- **WHAT YOU HAVE TO DO**:
In the data below, find the line with "l’aménagement du jardin change." and the line with "авалось три часа", then restate both and every line between them exactly, minus the pictures.

Page-level text extractions

****

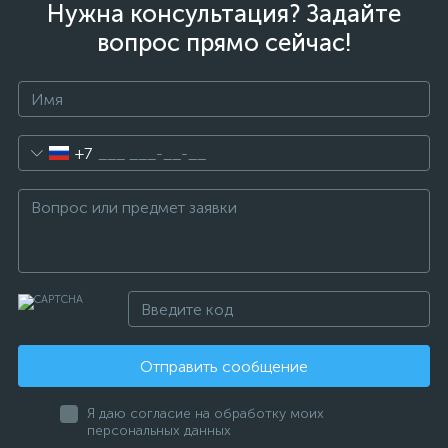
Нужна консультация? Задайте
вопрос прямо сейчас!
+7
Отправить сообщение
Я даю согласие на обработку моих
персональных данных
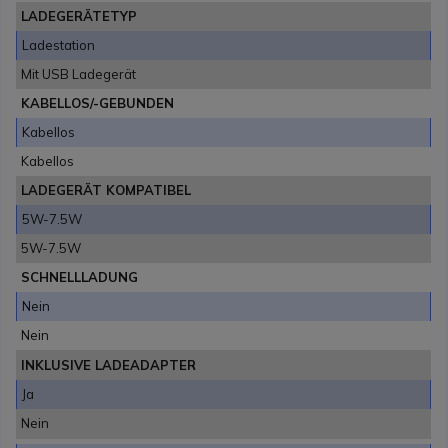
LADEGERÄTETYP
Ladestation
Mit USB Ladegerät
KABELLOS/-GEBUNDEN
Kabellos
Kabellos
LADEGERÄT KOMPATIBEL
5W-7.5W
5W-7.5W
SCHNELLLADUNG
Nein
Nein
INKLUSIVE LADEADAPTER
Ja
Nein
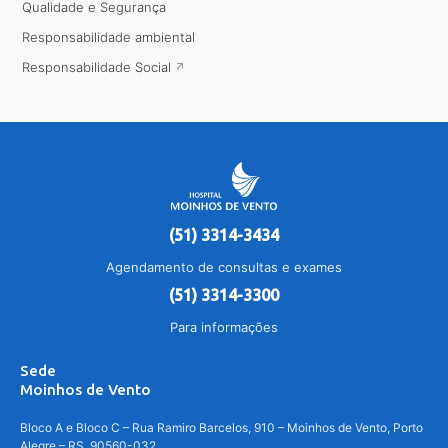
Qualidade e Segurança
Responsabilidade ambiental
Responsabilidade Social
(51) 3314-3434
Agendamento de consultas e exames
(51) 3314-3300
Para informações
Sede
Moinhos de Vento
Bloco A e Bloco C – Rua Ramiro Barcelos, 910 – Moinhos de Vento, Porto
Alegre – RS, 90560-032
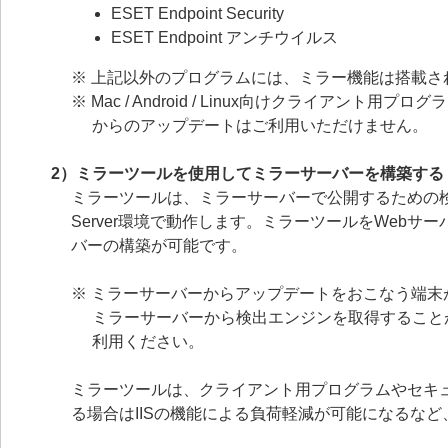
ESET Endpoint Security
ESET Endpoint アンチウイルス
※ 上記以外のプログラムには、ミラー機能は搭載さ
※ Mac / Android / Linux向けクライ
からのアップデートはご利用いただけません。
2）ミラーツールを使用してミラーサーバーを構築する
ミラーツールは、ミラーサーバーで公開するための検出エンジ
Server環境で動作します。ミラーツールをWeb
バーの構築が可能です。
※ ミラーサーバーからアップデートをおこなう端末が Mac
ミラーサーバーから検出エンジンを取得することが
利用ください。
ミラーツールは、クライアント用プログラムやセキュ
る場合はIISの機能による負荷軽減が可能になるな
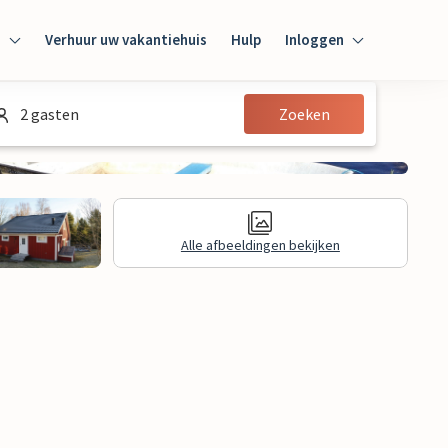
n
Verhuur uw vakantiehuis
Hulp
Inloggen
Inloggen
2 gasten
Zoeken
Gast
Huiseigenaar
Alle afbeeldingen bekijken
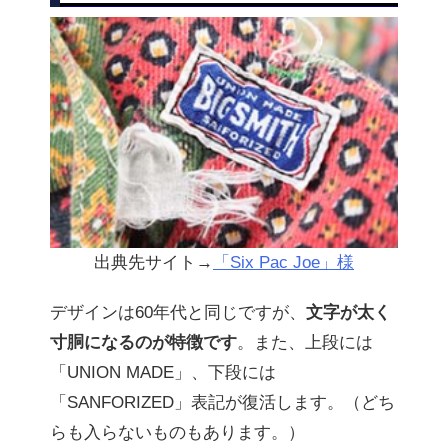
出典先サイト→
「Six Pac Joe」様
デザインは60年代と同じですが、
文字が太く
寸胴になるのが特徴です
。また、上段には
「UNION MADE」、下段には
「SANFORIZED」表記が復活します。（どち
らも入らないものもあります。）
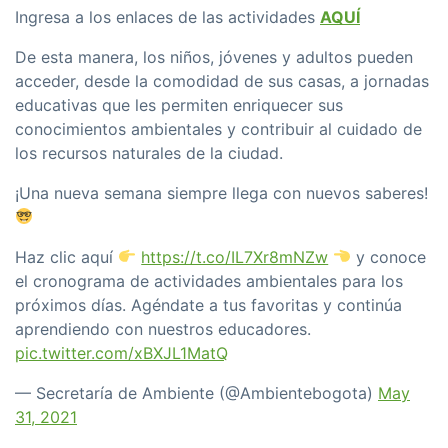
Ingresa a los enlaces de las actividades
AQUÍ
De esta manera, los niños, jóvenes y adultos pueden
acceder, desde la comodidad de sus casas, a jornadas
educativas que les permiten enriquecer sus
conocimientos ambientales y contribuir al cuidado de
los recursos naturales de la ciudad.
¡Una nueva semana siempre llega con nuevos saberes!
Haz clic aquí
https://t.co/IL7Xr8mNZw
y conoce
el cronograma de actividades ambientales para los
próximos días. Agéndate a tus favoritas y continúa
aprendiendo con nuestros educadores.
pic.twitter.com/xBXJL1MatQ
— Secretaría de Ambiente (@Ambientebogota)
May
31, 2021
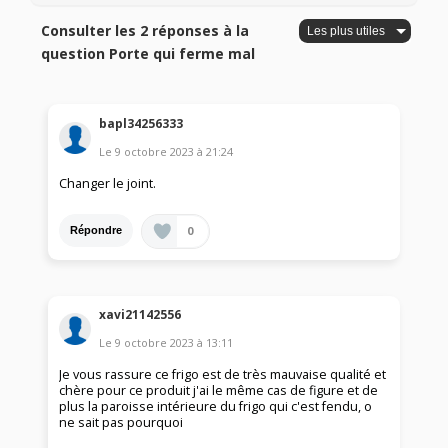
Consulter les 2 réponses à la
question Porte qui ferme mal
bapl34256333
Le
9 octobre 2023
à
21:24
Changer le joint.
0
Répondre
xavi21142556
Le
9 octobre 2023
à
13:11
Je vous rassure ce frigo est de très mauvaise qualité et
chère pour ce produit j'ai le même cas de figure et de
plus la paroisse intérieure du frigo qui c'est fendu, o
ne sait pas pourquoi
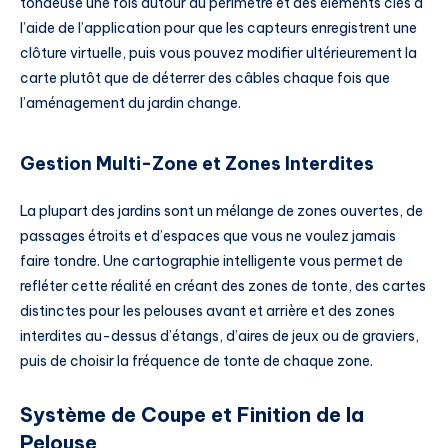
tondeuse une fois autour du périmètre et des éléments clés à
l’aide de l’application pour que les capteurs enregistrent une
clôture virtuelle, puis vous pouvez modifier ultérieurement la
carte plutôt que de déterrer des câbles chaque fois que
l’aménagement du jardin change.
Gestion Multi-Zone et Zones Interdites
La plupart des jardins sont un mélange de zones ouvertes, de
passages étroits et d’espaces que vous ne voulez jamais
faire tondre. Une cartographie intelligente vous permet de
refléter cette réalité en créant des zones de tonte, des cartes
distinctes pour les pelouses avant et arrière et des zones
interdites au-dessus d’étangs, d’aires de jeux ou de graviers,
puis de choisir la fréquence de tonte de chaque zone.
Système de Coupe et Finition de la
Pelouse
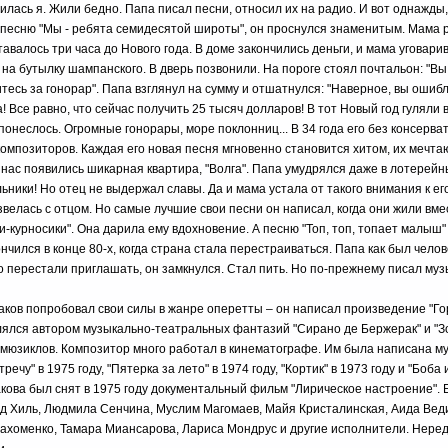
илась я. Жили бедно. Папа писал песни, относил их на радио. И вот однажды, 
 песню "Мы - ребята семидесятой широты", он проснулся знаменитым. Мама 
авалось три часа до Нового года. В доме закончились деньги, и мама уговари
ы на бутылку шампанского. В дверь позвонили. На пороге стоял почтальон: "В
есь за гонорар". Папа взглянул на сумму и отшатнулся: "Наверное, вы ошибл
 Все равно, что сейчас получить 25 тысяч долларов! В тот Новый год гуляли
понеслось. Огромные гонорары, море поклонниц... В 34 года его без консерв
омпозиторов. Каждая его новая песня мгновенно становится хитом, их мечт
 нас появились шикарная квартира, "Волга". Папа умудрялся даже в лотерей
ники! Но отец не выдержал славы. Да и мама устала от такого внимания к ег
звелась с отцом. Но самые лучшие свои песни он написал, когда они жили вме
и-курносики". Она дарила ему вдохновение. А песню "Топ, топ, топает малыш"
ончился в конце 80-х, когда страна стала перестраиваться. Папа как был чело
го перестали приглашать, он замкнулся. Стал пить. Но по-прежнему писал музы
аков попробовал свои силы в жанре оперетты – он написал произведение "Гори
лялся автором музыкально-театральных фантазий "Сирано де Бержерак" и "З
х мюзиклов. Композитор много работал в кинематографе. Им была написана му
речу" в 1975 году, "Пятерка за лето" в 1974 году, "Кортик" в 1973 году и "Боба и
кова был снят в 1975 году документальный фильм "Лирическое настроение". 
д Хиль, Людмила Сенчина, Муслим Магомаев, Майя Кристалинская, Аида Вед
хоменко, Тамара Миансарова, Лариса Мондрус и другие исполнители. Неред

****

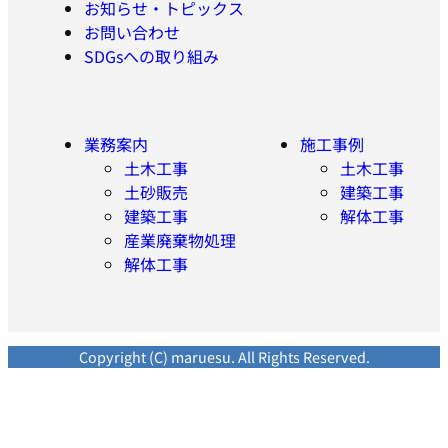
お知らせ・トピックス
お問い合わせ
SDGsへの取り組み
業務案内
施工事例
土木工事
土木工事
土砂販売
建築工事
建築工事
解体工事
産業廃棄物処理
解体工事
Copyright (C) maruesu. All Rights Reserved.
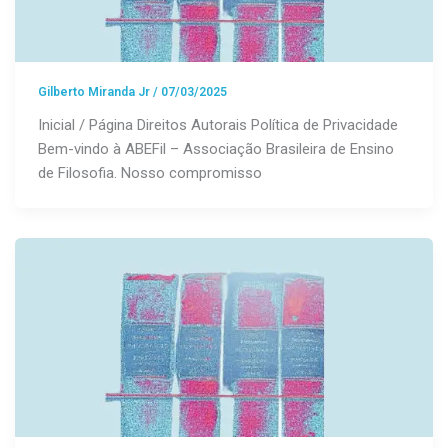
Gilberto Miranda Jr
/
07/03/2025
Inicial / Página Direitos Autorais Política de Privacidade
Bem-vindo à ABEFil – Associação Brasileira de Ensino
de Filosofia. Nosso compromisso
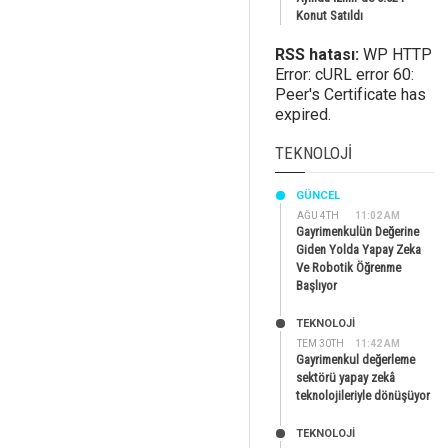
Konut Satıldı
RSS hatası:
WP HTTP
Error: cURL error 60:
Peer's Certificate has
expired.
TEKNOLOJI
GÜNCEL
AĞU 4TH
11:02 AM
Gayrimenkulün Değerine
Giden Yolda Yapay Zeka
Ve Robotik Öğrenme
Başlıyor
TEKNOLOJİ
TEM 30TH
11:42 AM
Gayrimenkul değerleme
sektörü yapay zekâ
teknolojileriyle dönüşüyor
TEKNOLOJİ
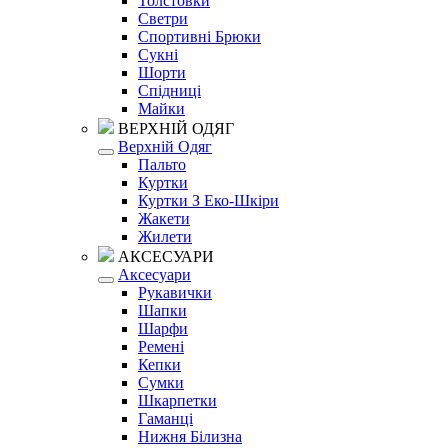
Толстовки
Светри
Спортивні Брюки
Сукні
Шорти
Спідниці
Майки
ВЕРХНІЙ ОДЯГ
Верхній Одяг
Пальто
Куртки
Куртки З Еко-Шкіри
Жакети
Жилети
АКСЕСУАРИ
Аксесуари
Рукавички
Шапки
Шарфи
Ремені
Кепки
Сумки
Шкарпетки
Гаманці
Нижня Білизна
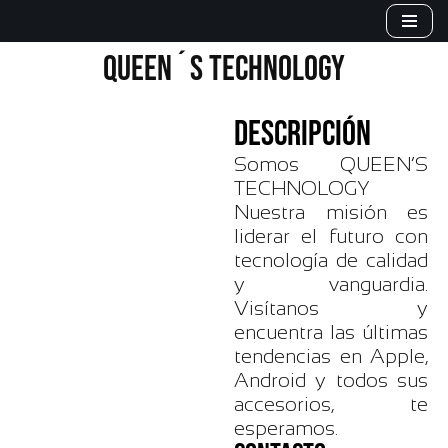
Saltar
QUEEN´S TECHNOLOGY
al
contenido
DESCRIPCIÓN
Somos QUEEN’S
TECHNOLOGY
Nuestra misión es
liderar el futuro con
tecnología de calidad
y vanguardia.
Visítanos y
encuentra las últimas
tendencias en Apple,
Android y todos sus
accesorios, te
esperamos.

****

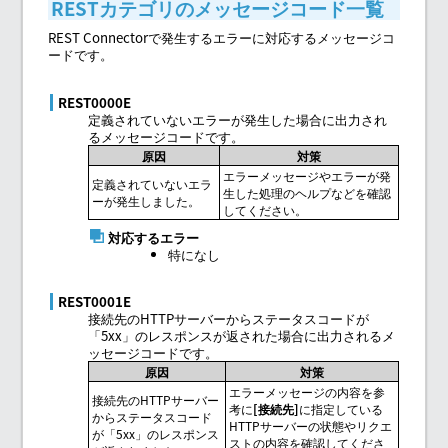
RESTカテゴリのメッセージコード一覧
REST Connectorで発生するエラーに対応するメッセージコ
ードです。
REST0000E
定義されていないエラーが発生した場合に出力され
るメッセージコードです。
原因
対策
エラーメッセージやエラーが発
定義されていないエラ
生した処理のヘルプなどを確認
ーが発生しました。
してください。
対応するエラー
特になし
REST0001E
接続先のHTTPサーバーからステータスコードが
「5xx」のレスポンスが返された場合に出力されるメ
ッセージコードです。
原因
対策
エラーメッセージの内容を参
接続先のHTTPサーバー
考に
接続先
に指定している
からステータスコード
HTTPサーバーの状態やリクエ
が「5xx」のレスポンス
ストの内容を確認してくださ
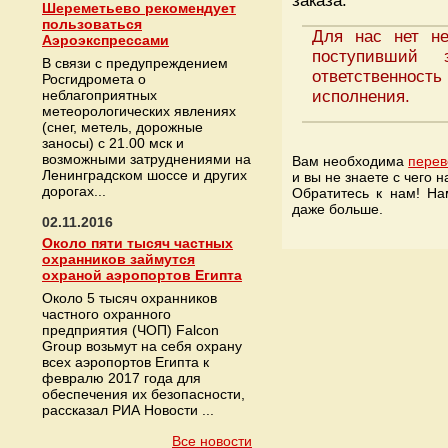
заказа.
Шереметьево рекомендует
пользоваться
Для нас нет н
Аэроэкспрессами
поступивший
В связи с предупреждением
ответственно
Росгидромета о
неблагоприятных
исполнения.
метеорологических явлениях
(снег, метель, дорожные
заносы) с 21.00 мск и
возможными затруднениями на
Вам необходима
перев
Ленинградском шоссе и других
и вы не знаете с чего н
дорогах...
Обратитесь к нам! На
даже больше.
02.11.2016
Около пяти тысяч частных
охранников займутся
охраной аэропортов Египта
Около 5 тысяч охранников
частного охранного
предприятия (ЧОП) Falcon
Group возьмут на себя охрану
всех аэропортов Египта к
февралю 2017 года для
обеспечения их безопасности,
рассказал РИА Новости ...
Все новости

****

- **YOUR RESPONSE**:
l’aménagement du jardin change.
Gestion Multi-Zone et Zones Interdites
La plupart des jardins sont un mélange de zones ouvertes, de
passages étroits et d’espaces que vous ne voulez jamais
faire tondre. Une cartographie intelligente vous permet de
refléter cette réalité en créant des zones de tonte, des cartes
distinctes pour les pelouses avant et arrière et des zones
interdites au-dessus d’étangs, d’aires de jeux ou de graviers,
puis de choisir la fréquence de tonte de chaque zone.
Système de Coupe et Finition de la
Pelouse
илась я. Жили бедно. Папа писал песни, относил их на радио. И вот однажды, 
 песню "Мы - ребята семидесятой широты", он проснулся знаменитым. Мама 
авалось три часа до Нового года. В доме закончились деньги, и мама уговари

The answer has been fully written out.